You make me laugh, seriously you do, why? because you have no clue, it is ppl like you that make gaming forums what they are and that is legit places legit fans do not want to ever visit, so 10 minutes of your "game" never turned out the way you wanted it, big deal, you do realize that without them 3 you just touted there would nigh never have been a ME in a form that you "love" you do understand this yes?
FALLACY ALERT!
The fact that without Hudson there would be no Mass Effect is indisputable. The fact that without Hudson, Mass Effect 3 would have turned out differently is also indisputable.
Compare and contrast.
The fact that without George Lucas there would be no Star Wars is indisputable. The fact that without George Lucas, Jar Jar Binks would not have existed is also indisputable.
It's a matter of major precedent (Godfather 3, Police Academy-with-any-number, Quake 3, Spider-Man 3, Mortal Kombat 4-7, etc, it's actually a common occurrence with sequels past the number 2) that even if the same creative team is working on a sequel, it might suck major butt even if the original was a brilliant objet d'art.
I don't think a couple of those criticisms really hold up too well.

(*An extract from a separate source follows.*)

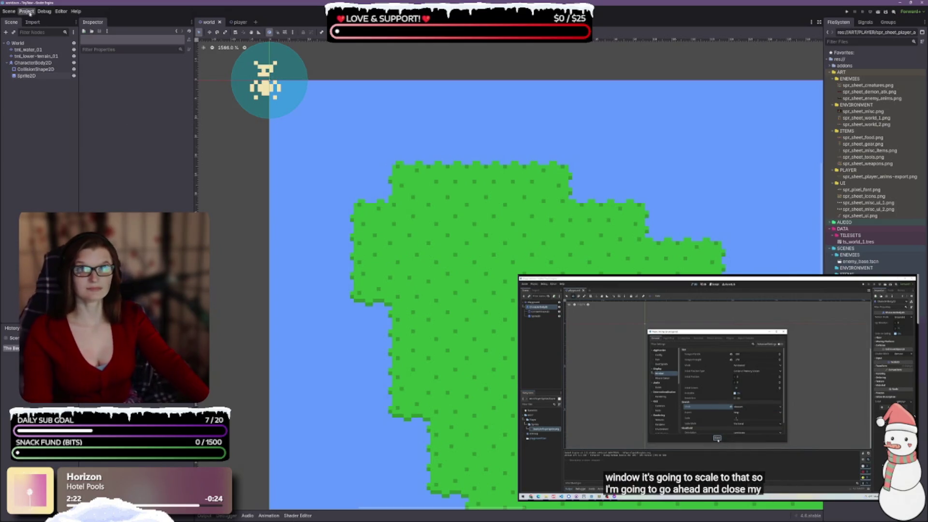
pyautogui.moveTo(381, 201); pyautogui.dragTo(353, 203)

While this isn't the right board for fighting these battles again, I'll go ahead anyway just for examples of how this stuff is never really settled.

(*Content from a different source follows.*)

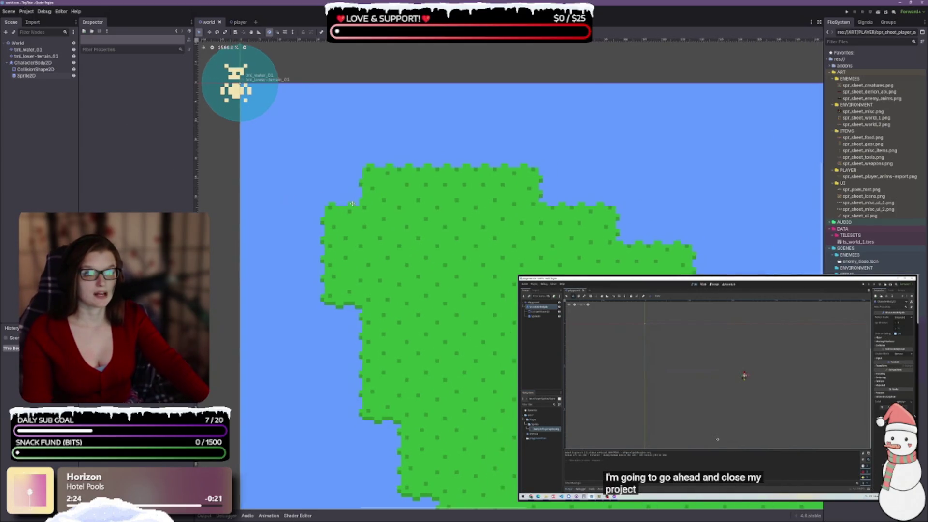
pyautogui.press('F6')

Without going into spoileroilers:
Mass Effect 1 worked because of the Minovsky Particle principle. Every bit of not-real-science has had an appropriate lengthy scientific or pseudoscientific explanation, from how the Keepers worked to how dropping out of a mass effect jump improperly would blow you to subatomic particles with major Cherenkov radiation output. Oh boy, that would have made the ending of Mass Effect 3 very different, wouldn't it?
Mass Effect 3 works entirely on the momentum from Mass Effect 2's positive reception and uncritical interpretation (as most of ME3's plot problems began when ME2's writers started cutting corners on logic) -> up to and including flip-flopping back and forth between how inconsequential the Collectors are to the Reaper Grand Plan and therefore would have been at best a sidequest (a-la the Cerberus plotline) for Shepard in ME1; or how wiping them out would surely collapse the plans of the Reapers for forever and a day.

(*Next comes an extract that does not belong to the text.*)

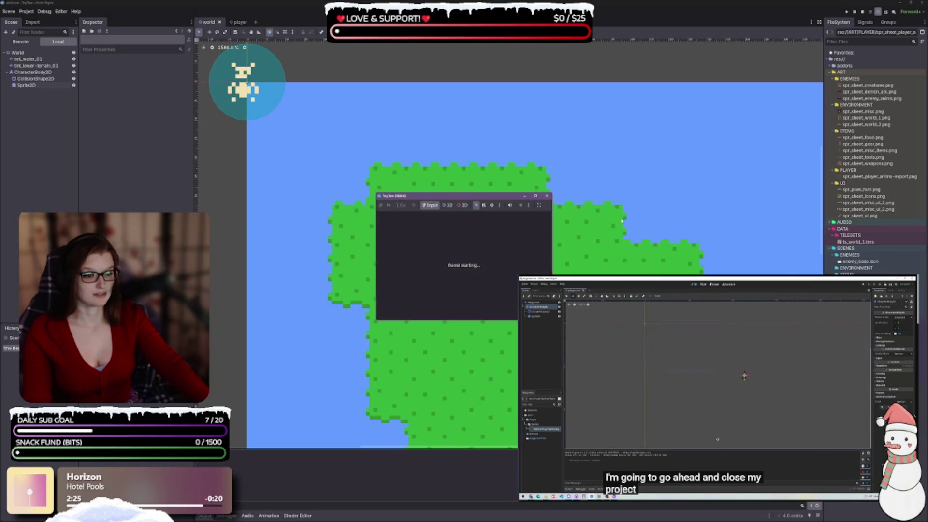
pyautogui.click(548, 198)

You're right, Mass Effect 3 does qualify as fantasy, but the problem is, when I signed up to be a fan, I signed up for a hard-ish sci-fi, not fantasy with spaceships, diabolus ex machina (that's what ghost boy best qualifies as) and badly sung karaoke.
But you're right, we've shed enough blood on this issue when it WAS relevant and BioWare ignored us all back then.
Why would Mass Effect 4 be any different?